At the moment, the US has a backwards system, in part because of the awesome work that was done in the past with making female reproductive health care such a priority. Currently, women get a pap smear done, which is collecting cells directly from the cervix and then looking at them under a microscope to see if there are any abnormal ones. Then, if there are, several tests are done to figure out why they are abnormal and if that abnormality is bad, including an HPV DNA test. The research community believe this is the wrong order, but the medical practice community is slow to change (partly because of financial concerns) with the newly available HPV tests.

The research community thinks that we should be having the HPV DNA test done first, to see who is even at risk for cervical cancer, and then when we have determined who actually has HPV, those women would go on a frequent pap smear schedule to watch for changes in the cervix, so they can be treated immediately, while those without HPV can go on a longer pap smear schedule (like HPV-infected women get paps every year or 6 months and women without HPV get them every 2 or 3 years, for example).

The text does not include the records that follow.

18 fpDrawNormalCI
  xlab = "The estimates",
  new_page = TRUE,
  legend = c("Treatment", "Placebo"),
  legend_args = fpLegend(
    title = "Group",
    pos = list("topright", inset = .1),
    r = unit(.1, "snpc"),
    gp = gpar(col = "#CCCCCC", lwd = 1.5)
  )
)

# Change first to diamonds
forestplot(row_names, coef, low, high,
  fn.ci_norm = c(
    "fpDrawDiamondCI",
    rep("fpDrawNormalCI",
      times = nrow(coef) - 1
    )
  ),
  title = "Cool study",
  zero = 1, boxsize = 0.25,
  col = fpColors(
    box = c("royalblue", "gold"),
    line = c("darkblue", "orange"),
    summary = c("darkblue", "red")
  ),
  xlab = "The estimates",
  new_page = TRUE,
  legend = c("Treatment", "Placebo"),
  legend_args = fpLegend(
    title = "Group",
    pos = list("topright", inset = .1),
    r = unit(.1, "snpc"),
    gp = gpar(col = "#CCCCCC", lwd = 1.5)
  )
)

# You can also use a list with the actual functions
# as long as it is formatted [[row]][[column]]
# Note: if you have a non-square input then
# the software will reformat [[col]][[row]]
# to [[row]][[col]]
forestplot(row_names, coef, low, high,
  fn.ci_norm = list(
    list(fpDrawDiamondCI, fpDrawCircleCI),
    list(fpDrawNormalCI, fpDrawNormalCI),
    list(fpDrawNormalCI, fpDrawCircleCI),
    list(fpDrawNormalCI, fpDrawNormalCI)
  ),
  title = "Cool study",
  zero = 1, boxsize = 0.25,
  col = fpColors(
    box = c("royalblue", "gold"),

Then, with this new drug, should it pan out, instead of bothering with frequent pap smears, women who test positive for HPV DNA could just get the cream, kill all the affected cells, do another DNA test to make sure it's gone, then go back to the more infrequent schedule.

Paps would still be important, however, because HPV is responsible for something like 70% of all cervical cancers and is now the leading cause of oral cancers (thanks to smoking dropping in popularity), but that still leaves 30% of cancers that are not caused by HPV (I may have my percentages wrong, but the point is the same - some cancers are not caused by HPV).  And it is our collective access to pap smears & LEEP procedures that make the mortality rate of cervical cancer so very low in this country (no thanks to the GOP defunding Planned Parenthood).  
 
Also, do remember that even though HPV is responsible for such a high percentage of cancers, the percentage of people with HPV who *get* those cancers is very low.  In other words, 80% of women will contract HPV in their lifetimes.  But only a sliver of them will actually get cancer from it.  The vast majority of women simply pass the virus through their system with little to no effect.  It is for that sliver of women that these journal posts, and the research and the vaccines and the procedures, are so important.  Being one of those women certainly doesn't make one feel good to know that they're statistically in the minority, but let's also remember that this is important to be concerned about, not to panic about.  Regular checkups go a long way towards reducing and minimizing the likelihood of serious complications, but too-often checkups do not increase your chances and can actually have detrimental effects.  Current recommendations are pap smears & breast exams once every 2 years if you are not in a high-risk category.  I recommend annually if you have multiple partners regardless of your risk status.  More frequently is not necessary unless your physician has recommended it based on your personal risk level or if you have a known exposure to an aggressive strain of HPV.

The articles I have read so far have not been very clear on the specific mechanism involved, only to say that the drug "re-activat[es] known antiviral defence systems" that HPV switch off. So this drug could, potentially, eliminate or reduce all viral infections, but not necessarily be that magical "cure for cancer" that everyone is hoping for.